The Japanese yen traded slightly higher on Monday while the Chinese yuan slipped ahead of the U.S.-China trade talks this week.
According to a few reports, China might be reluctant to agree to a broad deal pursued by the U.S.
As a result, the Japanese yen, which is considered as a safe haven, rose by 0.1% to 106.79 per dollar.
On the other hand, the Chinese yuan is the most exposed currency in this trade-war conflict, fell by 0.3% to 7.1356 per dollar.
Similarly, other currencies such as the Korean won and the Australian dollar slipped due to doubts that not much will be achieved during trade negotiations this week.
Global markets have been quite turbulent this year, and the weak economic data in the U.S., Europe and China confirm the same.
Separately, the Pound Sterling saw minimal movement at $1.2325 as uncertainties over Brexit are keeping investors on the sideline.
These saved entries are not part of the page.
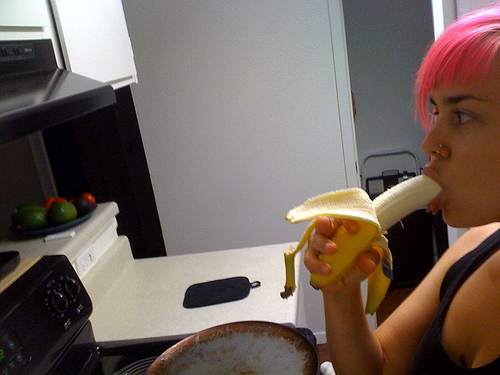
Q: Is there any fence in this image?
A: No, there are no fences.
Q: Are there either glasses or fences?
A: No, there are no fences or glasses.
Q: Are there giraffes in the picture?
A: No, there are no giraffes.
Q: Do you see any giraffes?
A: No, there are no giraffes.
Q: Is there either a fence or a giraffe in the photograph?
A: No, there are no giraffes or fences.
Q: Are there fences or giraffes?
A: No, there are no giraffes or fences.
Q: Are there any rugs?
A: No, there are no rugs.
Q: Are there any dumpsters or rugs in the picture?
A: No, there are no rugs or dumpsters.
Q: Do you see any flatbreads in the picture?
A: No, there are no flatbreads.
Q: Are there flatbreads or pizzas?
A: No, there are no flatbreads or pizzas.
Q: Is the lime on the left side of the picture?
A: Yes, the lime is on the left of the image.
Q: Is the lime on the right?
A: No, the lime is on the left of the image.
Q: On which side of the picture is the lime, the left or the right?
A: The lime is on the left of the image.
As less than 24 days remain before the U.K. is due to leave the EU, Boris Johnson is still looking to solve the Irish border issue that could help to push the U.K. out of E.U. on October 31.
Oil Prices Going Down
Oil prices continue with its downward trend on Monday as traders fear for a global economic slowdown.
Brent crude futures dropped by 28 cents to $58.09 a barrel, and the U.S. West Texas Intermediate crude edged down by 17 cents to $52.64.
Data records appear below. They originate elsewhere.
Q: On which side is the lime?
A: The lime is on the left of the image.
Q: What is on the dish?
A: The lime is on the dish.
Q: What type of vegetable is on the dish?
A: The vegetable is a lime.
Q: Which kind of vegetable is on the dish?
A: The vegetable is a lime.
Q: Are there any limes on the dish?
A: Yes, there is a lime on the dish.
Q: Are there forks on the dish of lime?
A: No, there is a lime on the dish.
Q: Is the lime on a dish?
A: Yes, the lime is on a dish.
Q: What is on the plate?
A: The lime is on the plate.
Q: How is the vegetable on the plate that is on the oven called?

Last week, both contracts dropped by approximately 5% after data revealed poor manufacturing figures from China and the U.S.
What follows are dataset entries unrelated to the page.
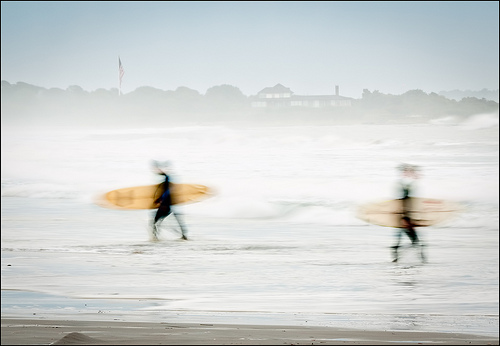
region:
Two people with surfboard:
[106, 153, 465, 266]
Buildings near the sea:
[263, 78, 353, 120]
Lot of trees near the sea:
[16, 81, 241, 102]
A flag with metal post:
[111, 56, 134, 98]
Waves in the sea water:
[433, 110, 496, 137]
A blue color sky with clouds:
[277, 20, 445, 59]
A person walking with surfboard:
[93, 152, 218, 248]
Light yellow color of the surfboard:
[103, 185, 144, 220]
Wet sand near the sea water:
[36, 321, 146, 344]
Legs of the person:
[149, 220, 205, 244]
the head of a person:
[158, 166, 175, 182]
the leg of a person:
[164, 205, 192, 242]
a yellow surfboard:
[94, 180, 215, 215]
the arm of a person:
[147, 176, 166, 207]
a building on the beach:
[246, 81, 365, 123]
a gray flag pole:
[111, 53, 130, 98]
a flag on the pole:
[113, 54, 126, 86]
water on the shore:
[0, 118, 497, 318]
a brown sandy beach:
[3, 315, 499, 344]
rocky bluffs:
[0, 78, 495, 128]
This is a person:
[89, 150, 229, 281]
Moreover, after the drone attack on Saudi Arabia's oil facilities, the kingdom resumed production quite rapidly; thus adding downward pressure on oil prices.
However, the tension in the Middle East remains and can push oil prices either way.
German Industrial Orders Fall
Data revealed that German industrial orders did not perform as expected in August following low domestic demand and the fact that manufacturers in Germany are going through a tough third quarter with all the economic turmoil around the world.
Consequently, contracts for 'Made in Germany' products fell by 0.6% from the previous month as demand for capital goods also dropped by 1.6%. Experts were expecting a fall of around 0.3%.
However, the data for July was revised up to a fall of 2.1% from a previously reported 2.7% decrease.